Todo el pánico que tenía larvado en el cerebro se me fue de golpe. Me liberé y
empecé a trabajar con normalidad. Al poco me compré mi primer 600 y ya podía
irme solo yo por los pueblos”.
Nunca le gustó la fotografía urbana porque le desagradan los coches y el
asfalto. Hizo sus primeras fotos atraído por los libros sobre fiestas y
tradiciones que entonces empezó a publicar el Ministerio de Información y
Turismo que inventó Manuel Fraga y él consiguió que le reconocieran algunos
trabajos.
“Yo entonces era fotógrafo de fin de semana y a diario trabajaba en una
empresa americana de aparatos de compresión. No trabajábamos los sábados y a
primera hora cogía mi coche, mi dos nikons compradas a plazos y elegía un sitio
del mapa: los caballos de Galicia, los toros de la vega... y ahí empezó mi
documentalismo antropológico. Era el 72, el año en el que compré el coche. Un
fin de semana hacía las fotos y otro las revelaba. Fueron 15 o 16 años
frenéticos, disfrutando muchísimo y trabajando más”, relata.
Pese a estar entonces casado y ser padre de dos hijos, su familia no le
acompañaba nunca por esos viajes de la España profunda. El documentalismo es un
acto solitario. Cuando íbamos todos los fotógrafos juntos no funcionaba, porque
todos teníamos las mismas fotos. Y a la familia no me la podía llevar porque me
hubieran distraído. ¿Esa devoción por la fotografía no le creaba tensiones con
su mujer? “Pues no sé. Lo cierto es que ahora estoy solo y he tenido cinco
parejas”.
La gente de los pueblos de la España de entonces le recibía con amabilidad.
Nunca tuvo ningún percance. Le permitían que hiciera sus fotos sin pedir nada a
cambio. Y jamás les daba indicaciones. “Nunca he manipulado ni alterado lo que
estaba ocurriendo. Se nota. Lo huelo a tres kilómetros. Cuando veo fotografías
en las que percibo esa manipulación, me enfado muchísimo. Y lo veo muchas
veces”.
Los impedimentos físicos no le restan entusiasmo. Su última excursión le
llevó a a Piornal, al noroeste de Cáceres a la fiesta del Jarramplas. “Es una
fiesta de origen remoto en la que se trata de castigar al ladrón de ganado, el
Jarramplas. La costumbre, que persiste, era tacarle con nabos. Jarramplas sale
con una prótesis que pesa 43 kilos, una máscara de resina de 11,5 kilos. Lleva
protección en muslos, brazos, tobillos. Le lanzan nabos con tal intención asesina
que el Jarramplas tarda más de 15 días en recuperarse de las magulladuras. El
tema es que ya no puedo salir a darme esos trotes”.

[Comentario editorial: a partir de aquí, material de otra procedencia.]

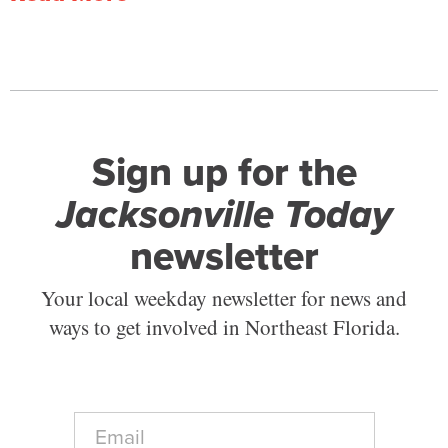
Sign up for the
Jacksonville Today
newsletter
Your local weekday newsletter for news and
ways to get involved in Northeast Florida.
E
m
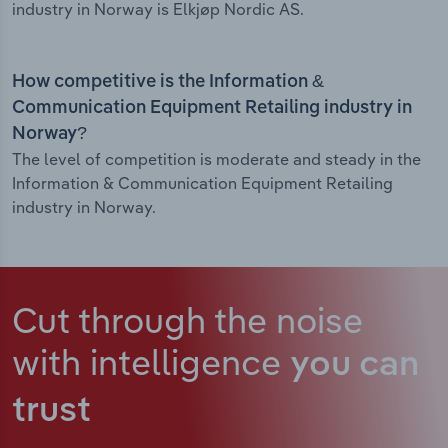
industry in Norway is Elkjøp Nordic AS.
How competitive is the Information &
Communication Equipment Retailing industry in
Norway?
The level of competition is moderate and steady in the
Information & Communication Equipment Retailing
industry in Norway.
Cut through the noise
with intelligence
you can
trust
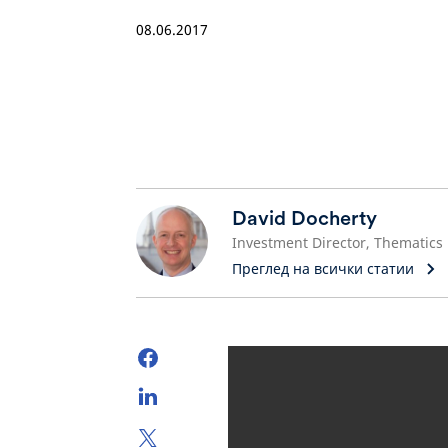
08.06.2017
David Docherty
Investment Director, Thematics
Преглед на всички статии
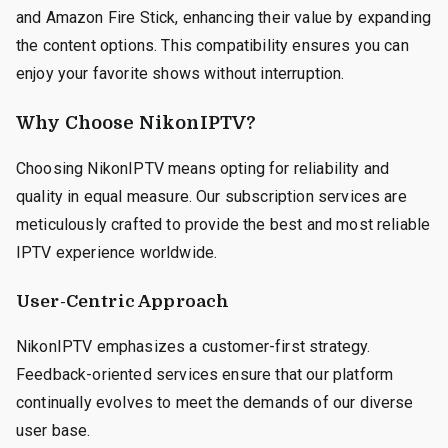
and Amazon Fire Stick, enhancing their value by expanding
the content options. This compatibility ensures you can
enjoy your favorite shows without interruption.
Why Choose NikonIPTV?
Choosing NikonIPTV means opting for reliability and
quality in equal measure. Our subscription services are
meticulously crafted to provide the best and most reliable
IPTV experience worldwide.
User-Centric Approach
NikonIPTV emphasizes a customer-first strategy.
Feedback-oriented services ensure that our platform
continually evolves to meet the demands of our diverse
user base.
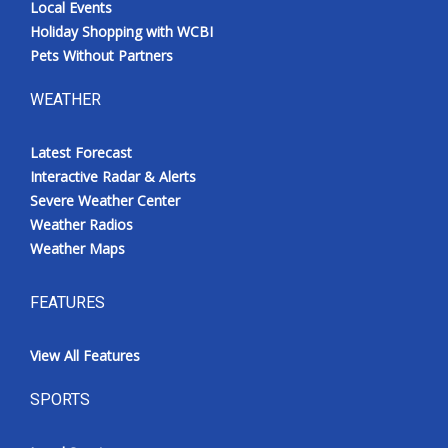
Local Events
Holiday Shopping with WCBI
Pets Without Partners
WEATHER
Latest Forecast
Interactive Radar & Alerts
Severe Weather Center
Weather Radios
Weather Maps
FEATURES
View All Features
SPORTS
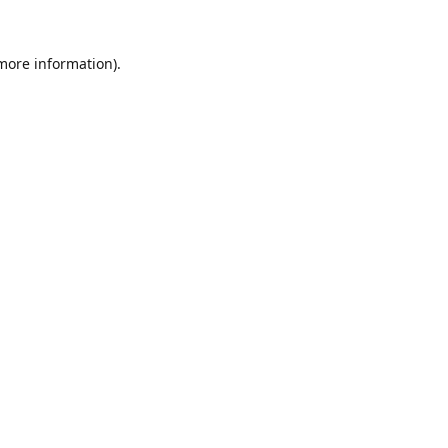
 more information).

Con cierta amargura, reconoce que fue el más sorprendido
cuando le dieron el Premio nacional de Fotografía. “No me lo esperaba. Me lo
han dado tarde, a destiempo. Todo el mundo me decía ‘qué bien, menudo premio’.
La verdad es que no. Mi premio fueron los 15 o 16 años durante los que estuve
haciendo fotografías por los pueblos. Ese momento en el que descubres una
situación o una persona que es justo lo que estabas buscando, es un momento
impagable. No hay nada igual. El premio me ha dado un dinero que me ha venido
muy bien. Pero si no me lo hubieran dado, pues no habría pasado nada de nada.
Yo no busco reconocimiento. No soy nada ambicioso. Cristina (García Rodero) me
aconseja que me deje querer, que exponga, que no sea tan salvaje”.